Similarly, manufacturing, which, at its height in the early 1980s, contributed 18 per cent to the GDP, has now fallen to a mere five per cent, according to latest figures from the National Bureau of Statistics. Figures from the Manufacturers Association of Nigeria indicate that over 900 companies folded up or relocated to other countries between 2009 and 2011 as a result of our unfriendly business environment. Nigeria continues to feature at the bottom rung of ratings on competitiveness of the business environment. The improved inflow of Foreign Direct Investment, the International Monetary Fund says, is “targeted mainly at the extractive sector, particularly the petroleum sector.”

Besides, the poverty rate in Nigeria has worsened. Over 112 million of Nigeria’s estimated 167 million population were said to be living in relative poverty last year. However, the NBS put the number of those in absolute poverty at 99.248 million or 60.9 per cent. According to Yemi Kale, the Statistician-General of Nigeria, “In 2004, Nigeria’s relative poverty measurement stood at 54.4 per cent but increased to 69 per cent or 112.518 million in 2010.” The same bureau puts unemployment rate for 2012 at 24 per cent, even though the Central Bank of Nigeria Governor, Lamido Sanusi, last year said that youth unemployment was 41 per cent.

Perhaps the only area that has been driving the economy is the oil and gas industry, which in itself still remains largely undomesticated and, as a result, underexploited. The whole growth that the government periodically bandies about is mainly about the oil industry, which, by nature, is volatile and subject to the vagaries of the international market. Besides, it employs far fewer people despite higher investments. The growth that Usman referred to, in the real sense of it, is not growth, but calculations based on improved oil prices, which, for the past few years, have verged at over $100 per barrel, while production has risen to 2.7 million barrels per day, according to Andrew Yakubu, the Nigerian National Petroleum Corporation boss. Although oil and gas accounts for more than 90 per cent of Nigeria’s foreign earnings, its share of the GDP stands at just 15 per cent

The current growth figure is in line with the government’s unhelpful penchant for flaunting statistics as achievement. Any growth that fails to transform the economy, create jobs and diversify the economy away from its perpetual dependence on primary commodities to a processing and service-oriented economy is empty. For Nigeria to start charting the course for real growth, the government must raise the level of infrastructure, currently in a state of decrepitude. The current challenges of insecurity arising from a combination of kidnapping, armed robbery, terrorism and piracy must be tackled. Capital only goes to where it is safe. No amount of foreign trips can attract investors into the country with a harsh business environment.

There is also the need for Nigerians to embrace farming, which has the capacity to absorb the greatest number of jobless people currently roaming the streets.

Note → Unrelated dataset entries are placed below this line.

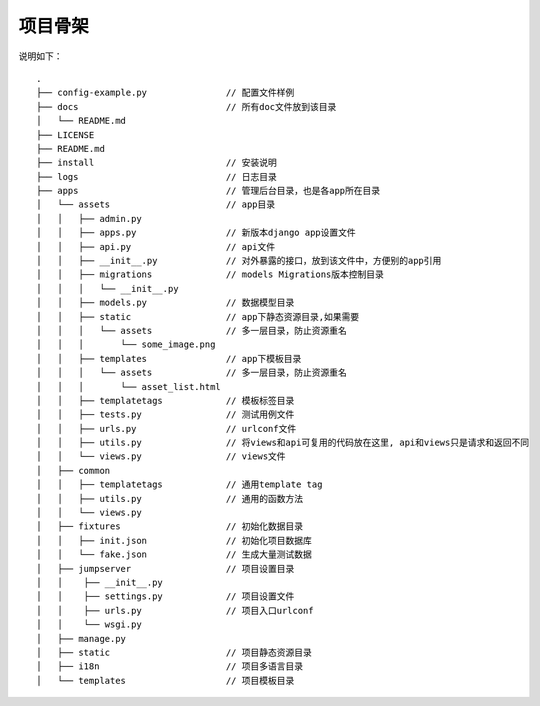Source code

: 项目骨架
--------

说明如下：

::

    .
    ├── config-example.py               // 配置文件样例
    ├── docs                            // 所有doc文件放到该目录
    │   └── README.md
    ├── LICENSE
    ├── README.md
    ├── install                         // 安装说明
    ├── logs                            // 日志目录
    ├── apps                            // 管理后台目录，也是各app所在目录
    │   └── assets                      // app目录
    │   │   ├── admin.py
    │   │   ├── apps.py                 // 新版本django app设置文件
    │   │   ├── api.py                  // api文件
    │   │   ├── __init__.py             // 对外暴露的接口，放到该文件中，方便别的app引用
    │   │   ├── migrations              // models Migrations版本控制目录
    │   │   │   └── __init__.py
    │   │   ├── models.py               // 数据模型目录
    │   │   ├── static                  // app下静态资源目录,如果需要
    │   │   │   └── assets              // 多一层目录，防止资源重名
    │   │   │       └── some_image.png
    │   │   ├── templates               // app下模板目录
    │   │   │   └── assets              // 多一层目录，防止资源重名
    │   │   │       └── asset_list.html
    │   │   ├── templatetags            // 模板标签目录
    │   │   ├── tests.py                // 测试用例文件
    │   │   ├── urls.py                 // urlconf文件
    │   │   ├── utils.py                // 将views和api可复用的代码放在这里, api和views只是请求和返回不同
    │   │   └── views.py                // views文件
    │   ├── common
    │   │   ├── templatetags            // 通用template tag
    │   │   ├── utils.py                // 通用的函数方法
    │   │   └── views.py
    │   ├── fixtures                    // 初始化数据目录
    │   │   ├── init.json               // 初始化项目数据库
    │   │   └── fake.json               // 生成大量测试数据
    │   ├── jumpserver                  // 项目设置目录
    │   │    ├── __init__.py
    │   │    ├── settings.py            // 项目设置文件
    │   │    ├── urls.py                // 项目入口urlconf
    │   │    └── wsgi.py
    │   ├── manage.py
    │   ├── static                      // 项目静态资源目录
    │   ├── i18n                        // 项目多语言目录
    │   └── templates                   // 项目模板目录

For the economy to experience real growth, manufacturing has to move from its present five per cent to, at least, 15 per cent. This can only be done if the current unreliable power sector is stabilised. The advantage in dealing with power is that it has an unlimited capacity for job creation.

Finally, the government must also curb its propensity for importation and learn to depend more on locally produced goods. Diversifying the economy will also involve exploiting other numerous mineral resources with which the country is abundantly blessed. It is only when these are done and millions of Nigerians are lifted out of poverty the way China was able to lift over 400 million people out of poverty, that any report of growth would be taken seriously.